The electronic signs on the expressways around Rochester aren’t flashing the message “COVID is still a risk … Mask up.”
Even though 57% percent of Monroe County residents have received at least one dose of a vaccine and about 50% have received both doses, COVID-19 hasn’t gone away.
“We are still seeing anywhere from two to five patients admitted a day with COVID and the vast majority are unvaccinated persons,” said Dr. Michael Apostolakos, chief medical officer of Strong Memorial and Highland hospitals in the UR Medicine system.
As of June 2, Strong Memorial has about 70 patients admitted because of COVID and the UR Medicine system has about 100. At the peak of COVID, Strong had 300 patients and the system had 400.
COVID accounted for about 10% of admissions, a significant amount that continues to tax the system, Apostolakos said. “It’s kept the hospital quite full and quite stressed.”
The story is similar at Rochester General, which had 55 patients admitted because of COVID.
“It’s important that no one forget that COVID is still a very serious illness,” said Dr. Robert Mayo, chief medical officer at Rochester Regional Health.
Apostolakos and Mayo held an online news conference June 2 to talk about the situation at the region’s two hospital systems.
Pre-pandemic, UR Medicine was at 105% hospital capacity. In the early stages of the pandemic, many people delayed care – many out of fear of contracting COVID.
“We are now back seeing as many patients from the community with non-COVID illness as we were before,” Apostolakos said. “On top of that, we’re caring for another 60 or 70 patients. So it may not sound like a lot, but a hundred percent plus another 10% makes us very full and very stressed. And we’ve had a staff that’s now been working almost continuously at a high level for 18 months. It’s a lot of stress from working, from worrying about family members and worrying about loved ones, from worrying about their jobs.”
A year ago, Mayo and Apostolakos were urging residents to wear masks and practice physical distancing to slow the spread of the virus in order to save hospital space for people with other illnesses and to prevent health care workers from being overwhelmed.
Now, their message is for residents to get vaccinated – to protect themselves and to continue to protect the health care system.
“What could help our institutions and our staff more than anything is if our community, were to get vaccinated fully,” Apostolakos said. “We’d like to see at least 70% or 80% of the population that’s eligible get vaccinated.”
Apostolakos and Mayo answered questions on a range of COVID topics. Here is a selection:
Possible vaccine mandate among health care workers: Both said vaccination rate is higher among hospital staff than among workers in nursing homes and long-term care facilities here and nationwide. Mayo said RRH is speaking individually to employees to understand and alleviate their concerns. Employees who are not vaccinate are tested twice a week. As for requiring vaccination, both said that is a decision requiring community input and they would follow state guidelines.

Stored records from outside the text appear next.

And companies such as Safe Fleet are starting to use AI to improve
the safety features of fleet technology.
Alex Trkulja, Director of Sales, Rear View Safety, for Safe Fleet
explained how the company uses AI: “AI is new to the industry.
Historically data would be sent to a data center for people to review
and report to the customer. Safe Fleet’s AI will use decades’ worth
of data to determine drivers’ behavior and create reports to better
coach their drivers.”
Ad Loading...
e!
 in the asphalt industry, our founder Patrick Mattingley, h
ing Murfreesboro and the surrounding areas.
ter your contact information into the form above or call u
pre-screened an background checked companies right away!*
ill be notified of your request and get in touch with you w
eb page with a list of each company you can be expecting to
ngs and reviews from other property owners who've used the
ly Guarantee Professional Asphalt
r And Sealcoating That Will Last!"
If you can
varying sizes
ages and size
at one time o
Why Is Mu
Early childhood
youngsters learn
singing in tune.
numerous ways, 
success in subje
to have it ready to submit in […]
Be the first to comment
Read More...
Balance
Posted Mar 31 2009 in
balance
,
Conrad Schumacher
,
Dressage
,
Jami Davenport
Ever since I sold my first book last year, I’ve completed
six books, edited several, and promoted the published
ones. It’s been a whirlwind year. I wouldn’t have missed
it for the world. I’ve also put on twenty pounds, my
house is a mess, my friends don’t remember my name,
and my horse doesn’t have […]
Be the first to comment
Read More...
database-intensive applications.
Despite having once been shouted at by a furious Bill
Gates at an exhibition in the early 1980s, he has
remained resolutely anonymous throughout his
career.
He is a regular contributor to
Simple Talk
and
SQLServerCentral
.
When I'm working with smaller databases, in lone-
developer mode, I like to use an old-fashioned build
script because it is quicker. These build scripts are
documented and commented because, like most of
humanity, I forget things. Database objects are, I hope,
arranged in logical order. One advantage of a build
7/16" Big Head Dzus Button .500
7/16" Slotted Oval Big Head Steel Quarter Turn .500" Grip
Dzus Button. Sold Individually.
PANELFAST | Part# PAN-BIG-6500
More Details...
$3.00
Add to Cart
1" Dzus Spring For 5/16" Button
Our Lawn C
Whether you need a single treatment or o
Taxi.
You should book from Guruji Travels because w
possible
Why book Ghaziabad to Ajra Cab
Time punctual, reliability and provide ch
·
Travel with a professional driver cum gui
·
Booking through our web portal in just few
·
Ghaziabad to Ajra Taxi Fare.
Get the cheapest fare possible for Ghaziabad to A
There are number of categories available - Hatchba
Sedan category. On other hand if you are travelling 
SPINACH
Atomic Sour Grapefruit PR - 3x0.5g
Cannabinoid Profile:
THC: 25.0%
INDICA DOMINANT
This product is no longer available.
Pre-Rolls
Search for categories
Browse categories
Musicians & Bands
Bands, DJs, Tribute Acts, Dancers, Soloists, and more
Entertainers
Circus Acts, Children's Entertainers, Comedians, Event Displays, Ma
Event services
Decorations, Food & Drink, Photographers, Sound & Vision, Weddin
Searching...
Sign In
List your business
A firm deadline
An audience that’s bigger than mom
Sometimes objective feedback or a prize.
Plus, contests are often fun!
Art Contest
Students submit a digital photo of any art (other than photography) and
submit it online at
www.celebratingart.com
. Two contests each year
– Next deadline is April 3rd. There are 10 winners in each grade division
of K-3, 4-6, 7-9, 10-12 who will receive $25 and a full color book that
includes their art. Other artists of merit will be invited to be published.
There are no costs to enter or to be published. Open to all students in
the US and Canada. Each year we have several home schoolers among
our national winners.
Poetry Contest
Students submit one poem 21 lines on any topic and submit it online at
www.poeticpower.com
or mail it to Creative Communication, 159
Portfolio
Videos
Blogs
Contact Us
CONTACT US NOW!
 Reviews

Age of patients being admitted: Age is trending younger, which correlates with the ages of people vaccinated. As for patients with serious illness, Rochester General Hospital reported patients in the intensive care unit range from 25 to 101 years old, with 60% of patients younger than 60.
Demographic data on the Monroe County dashboard has not been updated since April 1. However, it cautioned that because of the surge in cases from November through January, a large number of cases lacked information about race and Latino origin.
The data did have an explanation that age-adjusted case, hospitalization and death rates were highest among Black and Latino residents.
Breakthrough infections: There are reports of people who’ve been vaccinated still contracting COVID. However, the doctors said those people’s illnesses tend to be milder and aren’t likely to be hospitalized. Reports are that the existing vaccines are effective against variants of COVID, such as the UK variant. However, data is being collected to determine the extent of the effectiveness.
Closure of the vaccination site at Kodak Hawkeye location: The mass vaccination sites run by FEMA and the state in Rochester on St. Paul Street, and sites in Buffalo and Albany closed at the end of May when the agreement with the federal government ended. The Hawkeye site opened March 3 and administered more than 184,000 vaccinations. Hawkeye and the other sites, “played a critical role in ensuring equitable distribution of vaccines throughout New York communities, particularly when the vaccine was in short supply,” according to a statement from the state Department of Health. “With sufficient vaccine supply and thousands of providers enrolled in the NYS COVID-19 vaccination program, New York State will continue its efforts of ensuring that all eligible New Yorkers have access to the vaccines.”
Over the past few weeks, Rochester-area health officials have said people want to be vaccinated in more intimate settings closer to where they live or in setting where they feel comfortable. That has led to more neighborhood pop-up clinics and unconventional sites – which may continue as health officials try to reach people who so far have resisted pleas to get vaccinated.
Concern about a spike in cases after Memorial Day: Unlike winter holidays, most Memorial Day celebrations were held outside. Also, vaccine is plentiful – unlike right after New Year’s. Apostolakos said he didn’t anticipate a spike in cases but said he’d be monitoring the numbers for the next 10 days. Monroe County has had a string of days in which it reported fewer than 100 new cases — and on some days fewer than 50.